Minneapolis Institute of Arts returns Greek pottery to Italy | State of the Arts | Minnesota Public Radio

The Minneapolis Institute of Arts is handing over a piece of Greek pottery from 5th Century, B.C. to Homeland Security and U.S. Immigration in order to see that the object is returned to its rightful owner, the Italian government.

krater.jpg
Athenian Red-figure Volute Krater
Attributed to the Methyse Painter, 460-450 B.C.
Image courtesy the Minneapolis Institute of Arts

The MIA purchased the Greek krater back in 1983 from a well known dealer. Since then it's held a prominent place in the museum's relatively modest antiquities collection.

But in 2006 a criminal investigation into another dealer, Giacomo Medici,
revealed a storehouse of images of looted objects. A few of those photographs depicted a krater that looked startlingly similar to the one in the MIA's collection.

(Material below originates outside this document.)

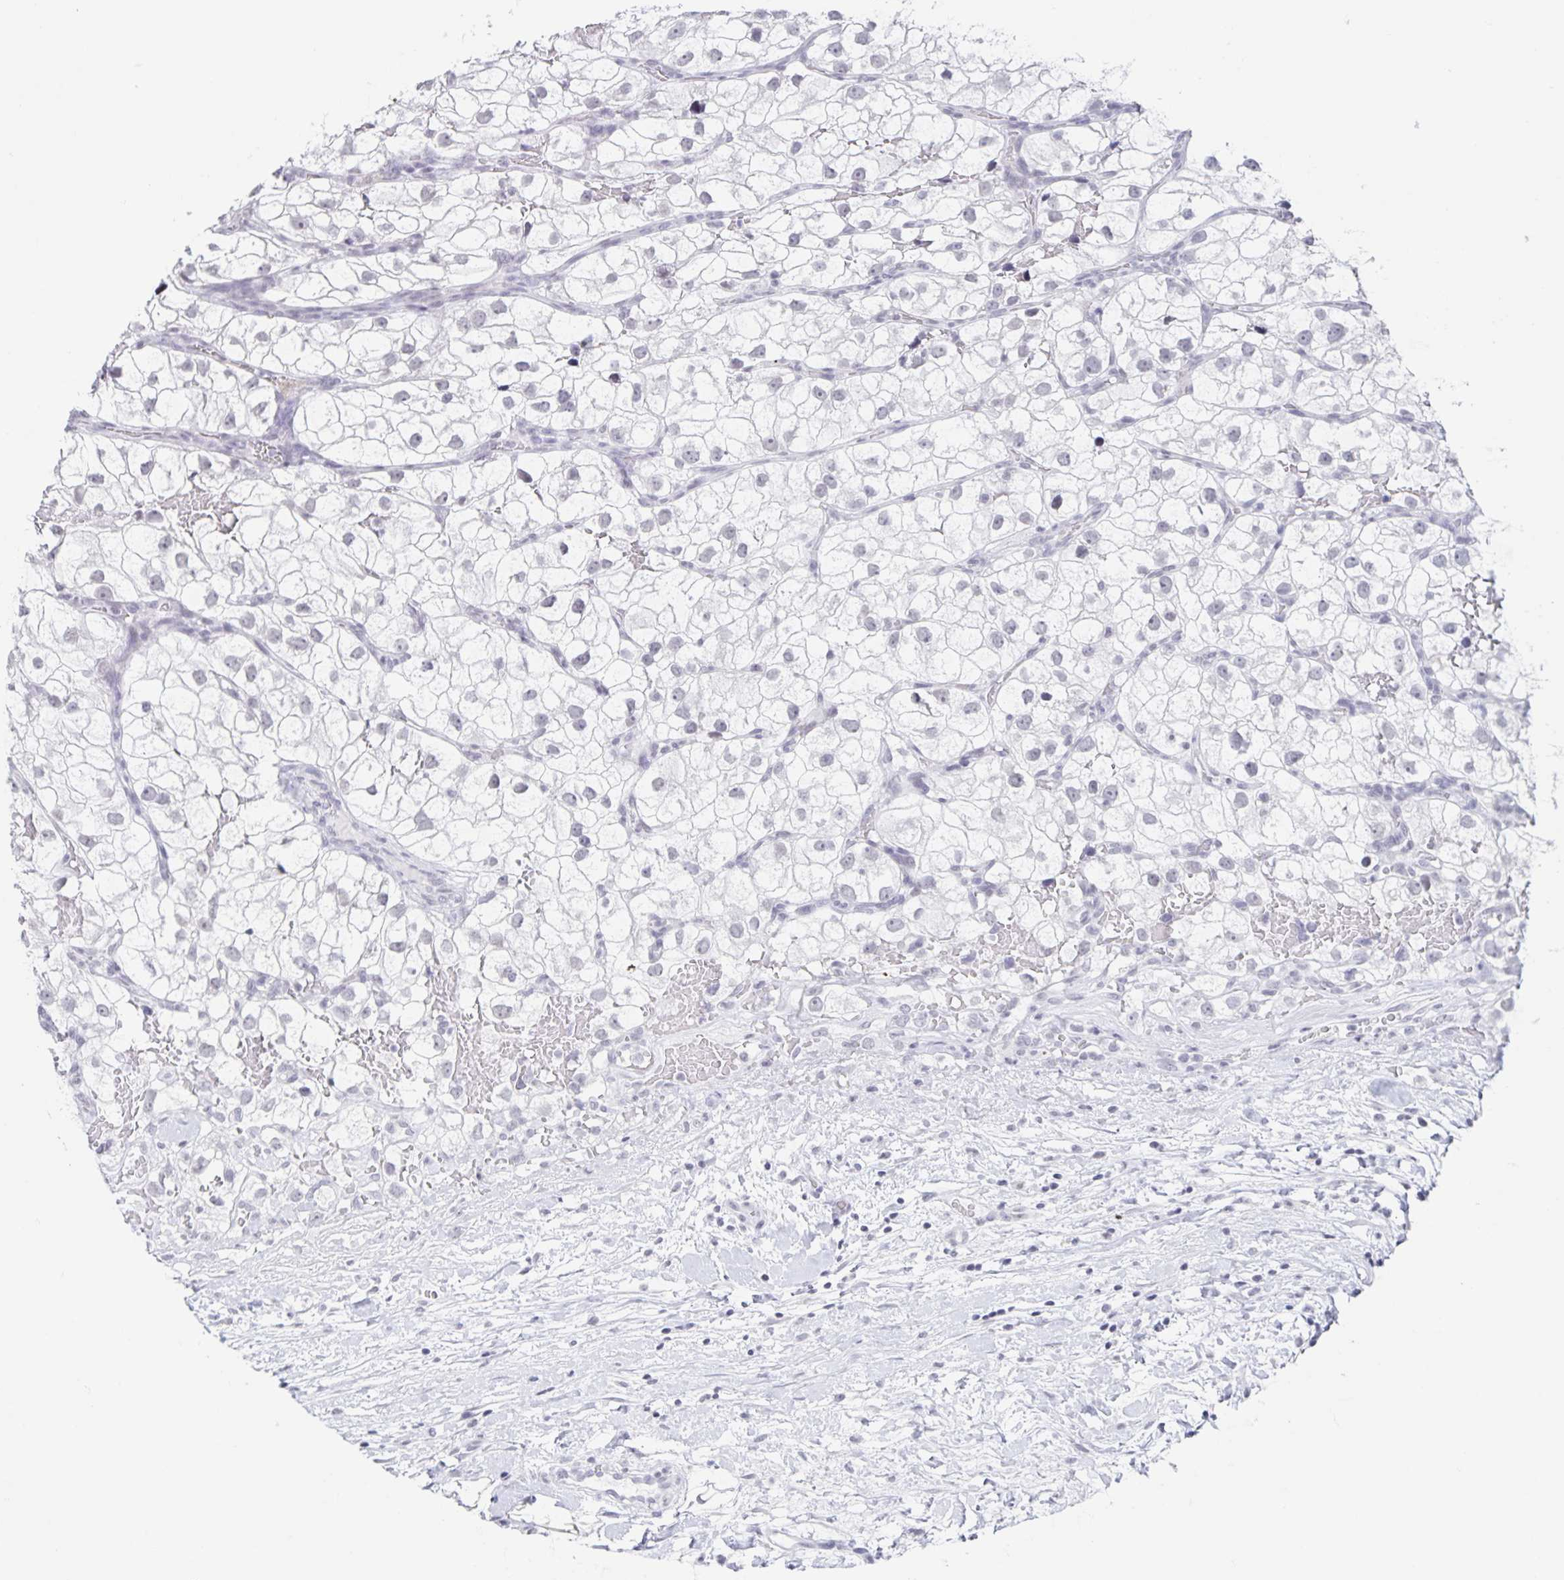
{"staining": {"intensity": "negative", "quantity": "none", "location": "none"}, "tissue": "renal cancer", "cell_type": "Tumor cells", "image_type": "cancer", "snomed": [{"axis": "morphology", "description": "Adenocarcinoma, NOS"}, {"axis": "topography", "description": "Kidney"}], "caption": "The immunohistochemistry (IHC) histopathology image has no significant positivity in tumor cells of adenocarcinoma (renal) tissue.", "gene": "LCE6A", "patient": {"sex": "male", "age": 59}}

Read about how the MIA traces the ownership of the art in its collection.

According to the MIA's director Kaywin Feldman, the staff at the MIA began looking into the ownership history of their Grecian krater to determine whether it might or might not be the object in question, but a change in museum leadership, and the departure of a department head resulted in the issue being dropped.

After I arrived here, sometime later, I started to notice that whenever these polaroid photographs were mentioned in books or in the media, Minneapolis was always listed among the cities that might have some of these objects. Out of curiosity I actually contacted the Italian ministry of culture a year ago.